Actually, widows need not weep anymore.


This article is part of an initiative to document and share the progress of the Sri Lanka government’s official reconciliation process. If you are interested in finding out more about the implementation progress of the LLRC recommendations, please visit Vimansa, a website independent of Groundviews.

  • Cyberviews

    Thanks Shanthi, for this excellent analysis which is relevant to development activists and practitioners. It is also a critique of the simplistic project oriented approach to development which is at most rhetorical and seek to skirt around the real issues being faced by vulnerable communities.

  • Punitham

    I don’t know how to thank the author for her service.

    Had there been an election for the Northern Provincial Council, the elected members could have systemically planned the whole process of socio-economic-environmental development for various parts of the province in a coherent way.

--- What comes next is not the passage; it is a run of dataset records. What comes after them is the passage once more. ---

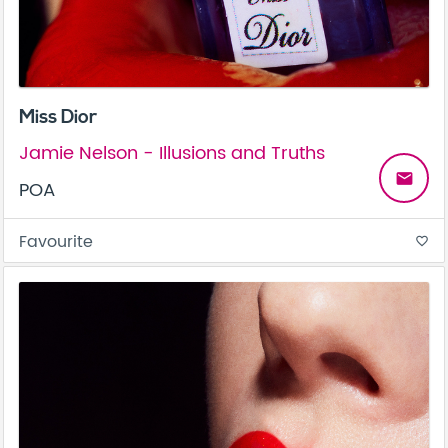
Miss Dior
Jamie Nelson - Illusions and Truths
email
POA
Favourite
favorite_border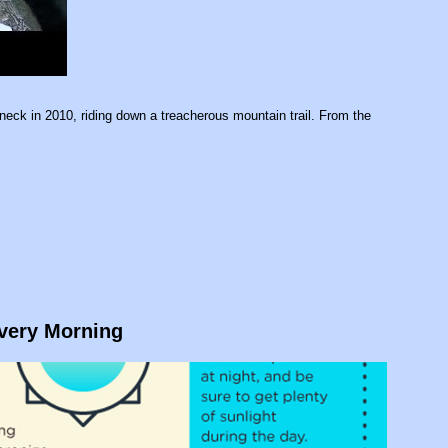
neck in 2010, riding down a treacherous mountain trail. From the
Every Morning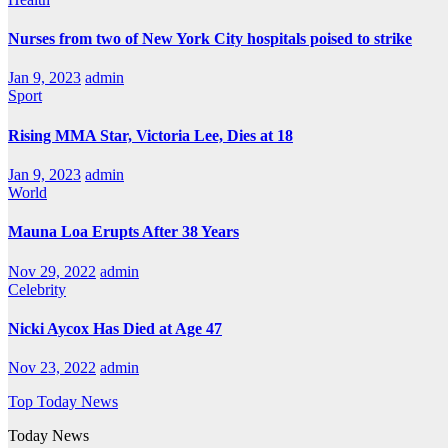
Nurses from two of New York City hospitals poised to strike
Jan 9, 2023
admin
Sport
Rising MMA Star, Victoria Lee, Dies at 18
Jan 9, 2023
admin
World
Mauna Loa Erupts After 38 Years
Nov 29, 2022
admin
Celebrity
Nicki Aycox Has Died at Age 47
Nov 23, 2022
admin
Top Today News
Today News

In its absence the author is doing a tremendous service.

    Preventing the prosperity of the Tamils has been the post-independence agenda:

    .‘’The umpteenth Indian delegation (Foreign Secretary Nirupama Rao, National Security Advisor Shiva Shankar Menon and Defence Secretary Pradeep Kumar) went back empty handed: President Rajapakse handed them a flat ‘Nyet’ and for once in a lifetime he spoke the truth. “If I make any devolutionary concessions to the Tamils, 13A Plus, Minus, Divided or Subtracted, it will be curtains for me” – Sri Lanka: Indian Delegates go Home Empty Handed, Kumar David, 15 June 2011,
    ‘’Ethirveerasingam: I like to share conversations I had with Lalith Athulathmudali and Ranil Wickremasinghe 12 years later. On Feb 4th 1985,…. Finally I asked him why not his party with more than two-thirds of majority in parliament propose a federal constitution. He said that SLFP will oppose it. I said that as they have only 7 or 8 MPs their vote will not make any difference, especially with the TULF and CWC votes to add to the UNP. He said proposing a federal constitution, “Will be political suicide.” My older brother later said that, a majority of the UNP MPs will not support, let alone the majority Sinhala voters. On May 13, 1997, after an hour of discussion I asked him why not the UNP propose a federal consittuion. He said: “We are a political party. Like any other political party, we will not do anything that will not get us into power, nor would we do anything when we are in power to lose power” – Rajapaksrized Chauvinism in Flowery prose: Sri Lankan Diplomat’s outright humiliation of Sri Lankan Tamils, Maitree de Silva, 8 Feb 2009,

  • Citizen

    Whilst the govt is developing roads and infrastructure there is no urgency displayed in resettling and rehabilitating the displaced people. Problems of land alienation by the military persist. The number of widows numbering 89,000 gives lie to the claim that there were no civilian casualties.

    The entire process is being dragged by the govt in order to deprive and frustrate the tamil inhabitants. On the other hand hotels and army camps are springing up at a fast pace.

  • joke

    Development is for the Sinhalese to grab lands and livelihood from the Tamils and the politicians who are in charge of development will get their 20%!!

    As far as the Terrorist Govt. is concerned they will achieve their OBJECTIVE of making the Tamils paupers and subservient to the Sinhalese all the time!!! By GIFTING the Tamils properties to sinhala thugs, they can get the votes of the sinhala masses and the thugs will see to that the Tamils are under threat all the time!!!

  • len

    [Reconstructed road in Moothoor to be named after Rizana Nafeek.] So you see every one is to busy working on other big news items.